Wenn ich an den Bereich Consumer & Retail denke, sind die dominierenden Themen Nachhaltigkeitsprojekte in jeglicher Form, insbesondere bei Verpackungen, Logistikinvestitionen, der Optimierung des Standortportfolios und natürlich der Digitalisierung. Hierbei können auf der Finanzierungsseite zinsgünstige Fördermittel- und Zuschussprogramme eingesetzt werden. Unternehmen sollten sich hierfür einen kompetenten Finanzierungspartner suchen, der sie federführend begleitet. Das gleiche gilt alternativ bei komplexen Strukturierungen sowie bei Transaktionen am Kapitalmarkt.
Wir freuen uns, Euch als neues Mitglied im ECC CLUB begrüßen zu dürfen. Worauf freut ihr euch am meisten in der Community?

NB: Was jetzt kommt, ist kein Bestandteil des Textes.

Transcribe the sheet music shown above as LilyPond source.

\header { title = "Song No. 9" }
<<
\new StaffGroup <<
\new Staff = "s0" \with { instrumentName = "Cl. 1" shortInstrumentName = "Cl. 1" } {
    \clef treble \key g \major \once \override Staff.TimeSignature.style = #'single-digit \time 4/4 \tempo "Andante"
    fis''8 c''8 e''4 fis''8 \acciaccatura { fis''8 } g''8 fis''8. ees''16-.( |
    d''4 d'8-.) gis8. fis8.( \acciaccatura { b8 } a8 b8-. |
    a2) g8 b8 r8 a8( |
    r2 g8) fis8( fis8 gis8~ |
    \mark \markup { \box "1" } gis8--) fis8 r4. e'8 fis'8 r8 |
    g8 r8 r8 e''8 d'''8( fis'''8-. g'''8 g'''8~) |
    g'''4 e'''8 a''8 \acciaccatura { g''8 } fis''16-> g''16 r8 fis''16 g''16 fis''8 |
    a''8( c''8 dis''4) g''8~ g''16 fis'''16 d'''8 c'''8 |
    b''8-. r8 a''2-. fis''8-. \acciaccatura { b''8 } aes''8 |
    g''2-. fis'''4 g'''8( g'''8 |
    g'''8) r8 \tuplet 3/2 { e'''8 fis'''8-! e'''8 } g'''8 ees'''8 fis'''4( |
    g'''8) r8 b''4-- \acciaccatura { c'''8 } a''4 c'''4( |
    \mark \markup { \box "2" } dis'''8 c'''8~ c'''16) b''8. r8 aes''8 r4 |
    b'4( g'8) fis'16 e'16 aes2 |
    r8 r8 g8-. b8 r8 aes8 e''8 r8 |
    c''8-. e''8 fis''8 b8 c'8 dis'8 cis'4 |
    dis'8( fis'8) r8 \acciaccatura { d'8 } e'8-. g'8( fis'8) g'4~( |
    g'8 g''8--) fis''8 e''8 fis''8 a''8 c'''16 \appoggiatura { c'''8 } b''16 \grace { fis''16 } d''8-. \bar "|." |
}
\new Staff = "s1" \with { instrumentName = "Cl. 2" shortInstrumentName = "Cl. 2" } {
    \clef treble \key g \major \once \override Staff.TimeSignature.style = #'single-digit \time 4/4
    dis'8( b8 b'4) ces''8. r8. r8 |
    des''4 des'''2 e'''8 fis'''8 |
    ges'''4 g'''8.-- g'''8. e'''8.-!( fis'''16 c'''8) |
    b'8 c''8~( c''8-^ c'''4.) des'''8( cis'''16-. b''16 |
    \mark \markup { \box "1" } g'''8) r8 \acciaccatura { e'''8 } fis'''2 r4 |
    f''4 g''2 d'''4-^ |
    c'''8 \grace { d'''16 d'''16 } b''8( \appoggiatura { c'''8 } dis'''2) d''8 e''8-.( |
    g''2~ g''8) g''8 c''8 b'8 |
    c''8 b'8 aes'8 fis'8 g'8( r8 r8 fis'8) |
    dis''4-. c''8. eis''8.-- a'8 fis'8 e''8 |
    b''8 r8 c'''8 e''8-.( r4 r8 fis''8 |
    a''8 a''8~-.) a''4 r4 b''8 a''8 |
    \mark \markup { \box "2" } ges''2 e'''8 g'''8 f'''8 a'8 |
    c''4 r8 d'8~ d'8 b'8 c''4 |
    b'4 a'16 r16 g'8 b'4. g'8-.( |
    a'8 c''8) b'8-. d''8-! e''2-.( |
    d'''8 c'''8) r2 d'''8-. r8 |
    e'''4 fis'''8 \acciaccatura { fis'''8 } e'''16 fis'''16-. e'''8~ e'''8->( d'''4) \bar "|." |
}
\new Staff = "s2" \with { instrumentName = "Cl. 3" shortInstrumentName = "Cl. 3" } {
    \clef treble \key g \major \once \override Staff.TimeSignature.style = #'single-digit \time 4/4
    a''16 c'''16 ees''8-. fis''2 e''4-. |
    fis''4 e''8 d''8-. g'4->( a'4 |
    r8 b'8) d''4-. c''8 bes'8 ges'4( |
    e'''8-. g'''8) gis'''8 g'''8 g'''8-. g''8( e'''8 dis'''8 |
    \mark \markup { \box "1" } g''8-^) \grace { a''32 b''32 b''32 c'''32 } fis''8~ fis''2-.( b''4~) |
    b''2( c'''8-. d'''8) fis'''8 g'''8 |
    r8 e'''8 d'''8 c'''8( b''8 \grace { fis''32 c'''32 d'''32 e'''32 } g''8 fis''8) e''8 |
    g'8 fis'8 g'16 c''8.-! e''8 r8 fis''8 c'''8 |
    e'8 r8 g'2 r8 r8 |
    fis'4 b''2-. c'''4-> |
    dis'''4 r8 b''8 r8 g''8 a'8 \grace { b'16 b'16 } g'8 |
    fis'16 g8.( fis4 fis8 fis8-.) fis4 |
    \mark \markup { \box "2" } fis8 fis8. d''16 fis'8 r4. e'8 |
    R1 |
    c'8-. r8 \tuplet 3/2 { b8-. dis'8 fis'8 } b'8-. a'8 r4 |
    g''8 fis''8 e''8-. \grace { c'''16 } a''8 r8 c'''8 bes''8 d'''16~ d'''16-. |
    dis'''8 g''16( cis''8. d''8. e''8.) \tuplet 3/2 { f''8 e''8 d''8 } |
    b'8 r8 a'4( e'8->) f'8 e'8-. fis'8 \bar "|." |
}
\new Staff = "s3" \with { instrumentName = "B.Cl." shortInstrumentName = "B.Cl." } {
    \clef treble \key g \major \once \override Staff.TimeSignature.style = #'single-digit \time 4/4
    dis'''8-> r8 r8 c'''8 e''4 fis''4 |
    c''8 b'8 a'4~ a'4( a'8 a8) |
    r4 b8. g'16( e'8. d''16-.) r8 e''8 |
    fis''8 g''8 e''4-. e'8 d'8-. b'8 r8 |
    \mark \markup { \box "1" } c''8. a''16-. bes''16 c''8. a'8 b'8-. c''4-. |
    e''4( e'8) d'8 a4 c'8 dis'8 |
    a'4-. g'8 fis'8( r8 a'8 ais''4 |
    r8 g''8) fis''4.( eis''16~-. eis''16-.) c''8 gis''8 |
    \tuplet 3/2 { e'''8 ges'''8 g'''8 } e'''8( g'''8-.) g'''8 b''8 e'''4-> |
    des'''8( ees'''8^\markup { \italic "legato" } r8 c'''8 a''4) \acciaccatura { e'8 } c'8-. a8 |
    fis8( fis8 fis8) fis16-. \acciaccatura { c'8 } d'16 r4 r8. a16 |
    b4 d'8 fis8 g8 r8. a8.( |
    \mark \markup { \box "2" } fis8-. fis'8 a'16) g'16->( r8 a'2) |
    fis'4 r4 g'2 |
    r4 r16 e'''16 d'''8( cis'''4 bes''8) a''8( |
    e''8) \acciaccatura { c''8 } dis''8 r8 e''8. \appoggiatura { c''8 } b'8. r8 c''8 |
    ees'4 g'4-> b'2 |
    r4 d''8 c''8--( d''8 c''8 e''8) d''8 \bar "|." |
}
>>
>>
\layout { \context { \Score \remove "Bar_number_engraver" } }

Wir freuen uns ebenfalls sehr über die Mitgliedschaft im ECC CLUB und das herzliche Willkommen. Seit Jahren schätzen wir die Zusammenarbeit mit IFH KÖLN und ECC KÖLN und finden insbesondere die Idee des Austauschs mit der ECC CLUB Community spannend. Wir versprechen uns daher einen Know-how-Ausbau über das ECC-Netzwerk, aber auch über die Veranstaltungen sowie aktuelle Insights. Und wir hoffen natürlich, dass wir unsererseits hilfreichen Input an der einen oder anderen Stelle liefern können.